* **Texte d'étude**
※

Système de vidéo-protection

Le réseau de fibre optique installé en 2012 permet d’équiper la Ville de systèmes de vidéo-protection. Les caméras sont reliées à un central de la police municipale équipé d’écrans de contrôle et de disques durs enregistreurs informatiques, central lui-même consultable depuis le commissariat en cas de besoin.

Des caméras filment en continu plusieurs sites notamment du centre-ville : la halte routière Clemenceau, les parkings Gabriel-Péri et Sixte-Quenin, le collège Ampère ainsi que les abords de l’Hôtel-de-Ville ou ceux de la gare SNCF.
Ainsi que sur le boulevard des Lices (rue Jean Jaurès et Esplanade Charles de Gaulle), rue Gambetta (rue Molière et rue de la République), aux alentours du Pont de Trinquetaille, Place Antonelle, Place Nina Berberova, rue du Docteur Fanton/Tour du Fabre, place Honoré Clair, place Léon Blum, rue de la Liberté, place Lamartine (à la Cavalerie, au collège Mistral, sur les quais, avenue Stalingrad), à la Croisière (montée Vauban, vers les ateliers SNCF), au lycée Pasquet et à la piscine Berthier.

※

Enregistrements issus d'une collection de données
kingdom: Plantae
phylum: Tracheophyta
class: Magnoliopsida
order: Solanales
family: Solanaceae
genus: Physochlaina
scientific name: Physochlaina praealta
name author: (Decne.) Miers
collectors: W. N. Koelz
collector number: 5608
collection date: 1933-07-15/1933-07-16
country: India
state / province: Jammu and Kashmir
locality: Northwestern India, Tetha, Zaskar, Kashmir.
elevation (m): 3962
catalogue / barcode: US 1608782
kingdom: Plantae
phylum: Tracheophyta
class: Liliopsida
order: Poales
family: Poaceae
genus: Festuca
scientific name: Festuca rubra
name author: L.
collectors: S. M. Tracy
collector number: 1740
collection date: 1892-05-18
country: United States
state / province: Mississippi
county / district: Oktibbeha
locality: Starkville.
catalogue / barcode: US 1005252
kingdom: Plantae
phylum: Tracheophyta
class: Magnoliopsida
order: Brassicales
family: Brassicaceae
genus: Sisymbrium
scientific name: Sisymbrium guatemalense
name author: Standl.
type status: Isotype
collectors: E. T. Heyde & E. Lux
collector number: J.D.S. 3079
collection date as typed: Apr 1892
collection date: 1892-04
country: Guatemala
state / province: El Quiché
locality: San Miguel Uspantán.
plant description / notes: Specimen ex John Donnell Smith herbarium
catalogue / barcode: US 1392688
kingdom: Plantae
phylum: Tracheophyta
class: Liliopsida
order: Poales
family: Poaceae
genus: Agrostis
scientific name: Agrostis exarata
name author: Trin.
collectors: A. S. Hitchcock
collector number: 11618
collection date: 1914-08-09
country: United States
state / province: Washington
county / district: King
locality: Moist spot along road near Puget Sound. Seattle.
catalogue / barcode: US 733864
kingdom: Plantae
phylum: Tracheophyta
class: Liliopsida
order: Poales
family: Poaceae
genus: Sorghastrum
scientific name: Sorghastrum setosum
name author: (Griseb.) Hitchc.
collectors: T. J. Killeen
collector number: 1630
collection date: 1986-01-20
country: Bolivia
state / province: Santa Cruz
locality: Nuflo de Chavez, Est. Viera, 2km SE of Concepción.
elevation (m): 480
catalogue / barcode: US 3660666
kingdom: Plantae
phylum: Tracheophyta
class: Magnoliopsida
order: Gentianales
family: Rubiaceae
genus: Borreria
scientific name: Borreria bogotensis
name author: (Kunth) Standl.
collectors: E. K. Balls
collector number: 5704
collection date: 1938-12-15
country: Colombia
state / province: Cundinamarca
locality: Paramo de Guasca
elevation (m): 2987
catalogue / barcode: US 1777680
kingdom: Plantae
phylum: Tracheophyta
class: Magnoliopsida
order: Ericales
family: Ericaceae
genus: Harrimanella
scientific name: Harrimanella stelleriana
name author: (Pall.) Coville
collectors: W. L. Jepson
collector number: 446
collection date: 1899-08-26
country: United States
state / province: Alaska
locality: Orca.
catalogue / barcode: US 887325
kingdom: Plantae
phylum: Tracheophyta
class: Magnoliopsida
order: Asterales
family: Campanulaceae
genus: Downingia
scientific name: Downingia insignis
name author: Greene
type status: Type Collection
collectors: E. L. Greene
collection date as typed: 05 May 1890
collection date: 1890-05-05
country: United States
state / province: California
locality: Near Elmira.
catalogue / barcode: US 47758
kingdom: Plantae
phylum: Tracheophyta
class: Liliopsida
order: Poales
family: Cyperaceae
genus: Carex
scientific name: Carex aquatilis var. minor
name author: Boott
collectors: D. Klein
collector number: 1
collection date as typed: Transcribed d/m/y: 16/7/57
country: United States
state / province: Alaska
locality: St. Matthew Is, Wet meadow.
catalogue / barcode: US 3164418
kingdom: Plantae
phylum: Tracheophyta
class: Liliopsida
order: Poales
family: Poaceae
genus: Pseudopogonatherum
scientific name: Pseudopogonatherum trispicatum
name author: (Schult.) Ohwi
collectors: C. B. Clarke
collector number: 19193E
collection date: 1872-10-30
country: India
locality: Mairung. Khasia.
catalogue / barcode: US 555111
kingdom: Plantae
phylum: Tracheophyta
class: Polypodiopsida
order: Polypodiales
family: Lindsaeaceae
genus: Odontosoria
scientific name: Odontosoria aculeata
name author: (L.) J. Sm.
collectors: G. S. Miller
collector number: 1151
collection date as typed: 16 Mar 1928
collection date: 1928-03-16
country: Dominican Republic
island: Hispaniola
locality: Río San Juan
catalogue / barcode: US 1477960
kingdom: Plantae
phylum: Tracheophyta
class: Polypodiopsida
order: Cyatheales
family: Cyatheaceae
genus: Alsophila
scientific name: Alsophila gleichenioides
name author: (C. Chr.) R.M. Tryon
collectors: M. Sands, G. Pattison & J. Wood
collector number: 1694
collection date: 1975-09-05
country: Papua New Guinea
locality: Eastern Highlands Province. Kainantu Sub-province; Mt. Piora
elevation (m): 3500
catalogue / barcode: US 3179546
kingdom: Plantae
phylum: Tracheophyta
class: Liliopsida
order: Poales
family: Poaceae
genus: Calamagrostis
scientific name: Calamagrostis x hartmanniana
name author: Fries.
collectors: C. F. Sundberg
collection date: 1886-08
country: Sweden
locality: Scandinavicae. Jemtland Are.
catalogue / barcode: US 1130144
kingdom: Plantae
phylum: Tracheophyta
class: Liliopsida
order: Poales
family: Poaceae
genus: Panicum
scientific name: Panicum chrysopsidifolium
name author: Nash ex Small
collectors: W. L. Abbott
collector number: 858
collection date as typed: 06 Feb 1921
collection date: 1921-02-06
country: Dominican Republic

※

* **Consigne**
Indiquez si chacune des affirmations suivantes est conforme au texte sur la vidéo-protection, en répondant par oui ou par non et en citant les mots du texte qui le prouvent.
(a) Le réseau de fibre optique de la Ville a été installé en 2012.
(b) Le central de la police municipale ne peut être consulté que sur place.
(c) Les caméras ne filment les sites du centre-ville que la nuit.

* **Réponse rédigée**
(a) Oui : « Le réseau de fibre optique installé en 2012 ».
(b) Non : « central lui-même consultable depuis le commissariat en cas de besoin ».
(c) Non : « Des caméras filment en continu plusieurs sites notamment du centre-ville ».